● **依頼内容**: 下にある一人暮らしの生活を綴った文章を、一字一句変えずに全文引用せよ。

● **抜粋文**:
___
そう思い始めたのは一人暮らしを始めてからだろうか。



生活をする、っていうは、日々をただ生きることじゃない。

自分のやるべきことをしっかりとやる中で、自分を自分たらしめること。
自分について悩んだり、
思わぬ自分に驚かされたり、ガッカリすること。

社会人になって自由な時間が学生の頃と比べて極端に減ってから、そんな風に生活をとらえるようになった。

自分で作った出来立てのごはんを食べる。
自分で作ったパスタが美味しすぎて食べ過ぎたり、
一人で、うまっ!と唖然とすることもある。

洗濯機を回してパンツを干す。
最近ゴムが伸びてきたなあ、でもまだはけるしなあ、なんて悩んでたら洗濯物は全部干し終わってる。

気になっていたキッチンの汚れを磨く。
なんでこんなとこ汚れてんの!?ってこの前のパスタじゃーん、って一人で項垂れる。

卵とパンと牛乳を買いにSEIYUに行く。
___
● **抽出資料**:
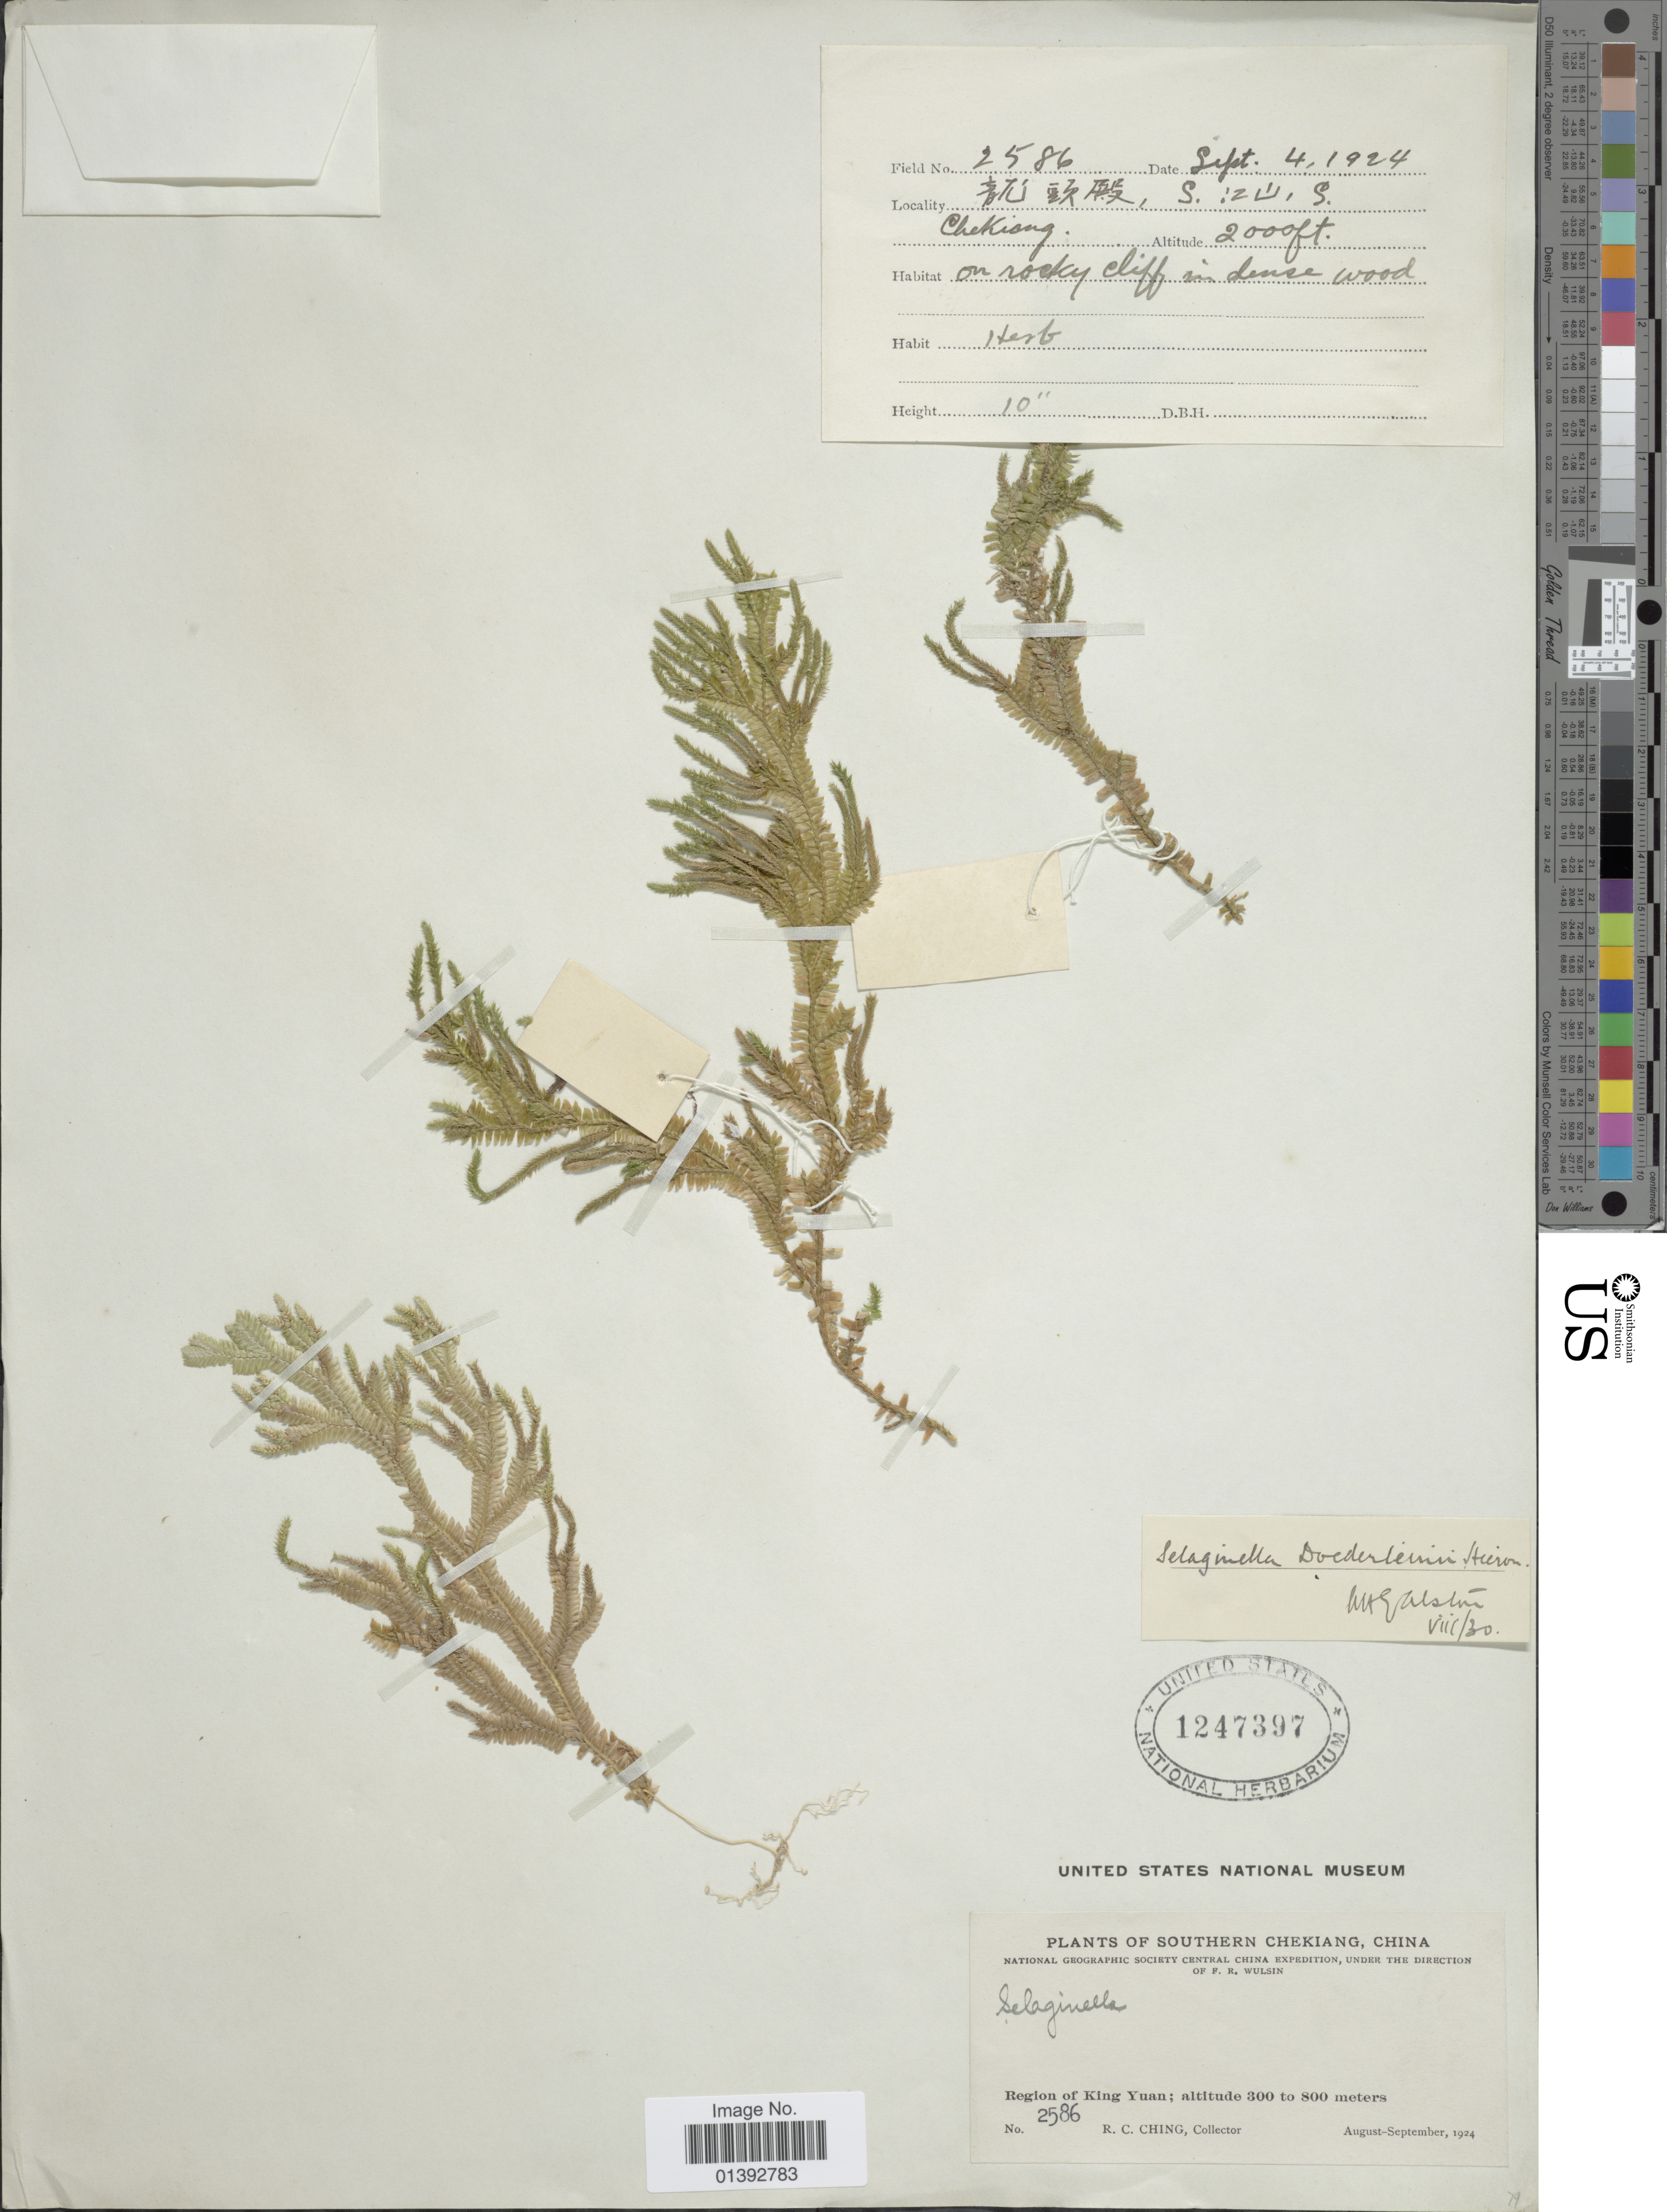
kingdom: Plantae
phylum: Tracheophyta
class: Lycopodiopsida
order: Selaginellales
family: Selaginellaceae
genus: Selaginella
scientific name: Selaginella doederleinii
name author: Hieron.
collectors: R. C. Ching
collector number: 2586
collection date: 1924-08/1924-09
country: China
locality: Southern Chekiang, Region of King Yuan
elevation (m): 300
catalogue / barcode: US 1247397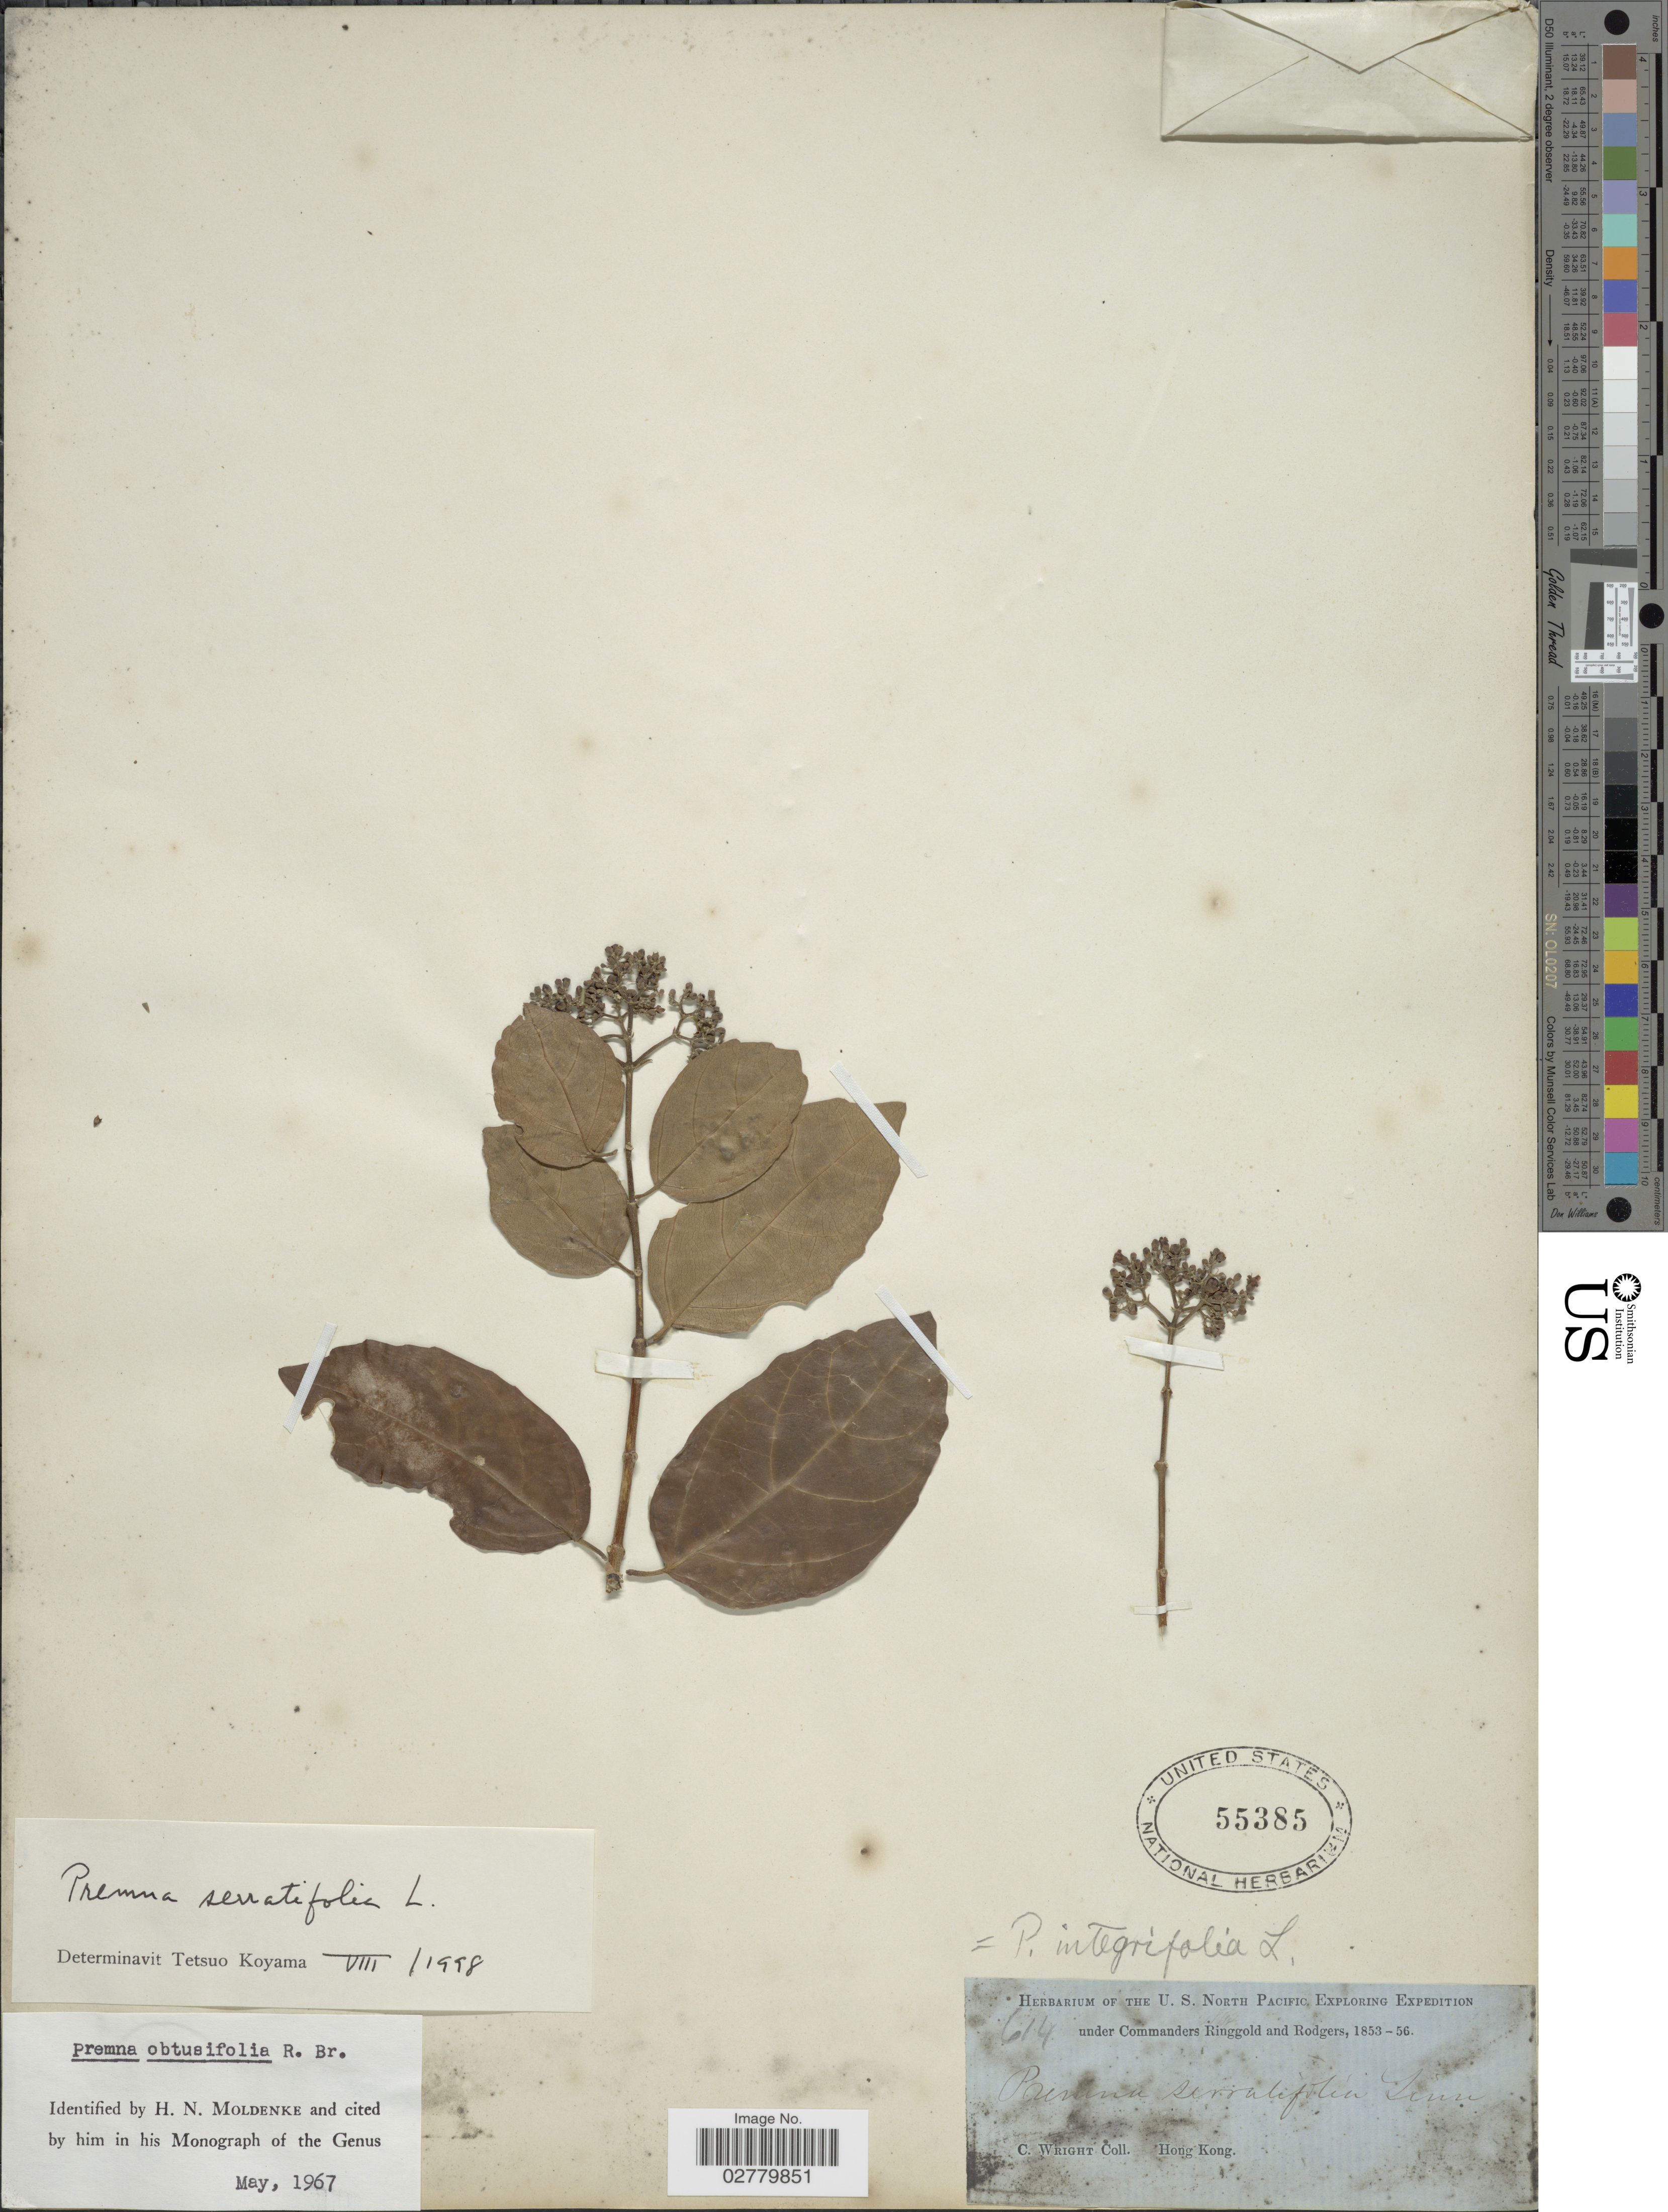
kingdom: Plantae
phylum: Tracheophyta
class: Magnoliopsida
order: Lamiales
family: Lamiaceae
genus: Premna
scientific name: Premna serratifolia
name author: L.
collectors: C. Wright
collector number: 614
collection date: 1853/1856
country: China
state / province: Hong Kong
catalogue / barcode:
___
● **結果**:
そう思い始めたのは一人暮らしを始めてからだろうか。



生活をする、っていうは、日々をただ生きることじゃない。

自分のやるべきことをしっかりとやる中で、自分を自分たらしめること。
自分について悩んだり、
思わぬ自分に驚かされたり、ガッカリすること。

社会人になって自由な時間が学生の頃と比べて極端に減ってから、そんな風に生活をとらえるようになった。

自分で作った出来立てのごはんを食べる。
自分で作ったパスタが美味しすぎて食べ過ぎたり、
一人で、うまっ!と唖然とすることもある。

洗濯機を回してパンツを干す。
最近ゴムが伸びてきたなあ、でもまだはけるしなあ、なんて悩んでたら洗濯物は全部干し終わってる。

気になっていたキッチンの汚れを磨く。
なんでこんなとこ汚れてんの!?ってこの前のパスタじゃーん、って一人で項垂れる。

卵とパンと牛乳を買いにSEIYUに行く。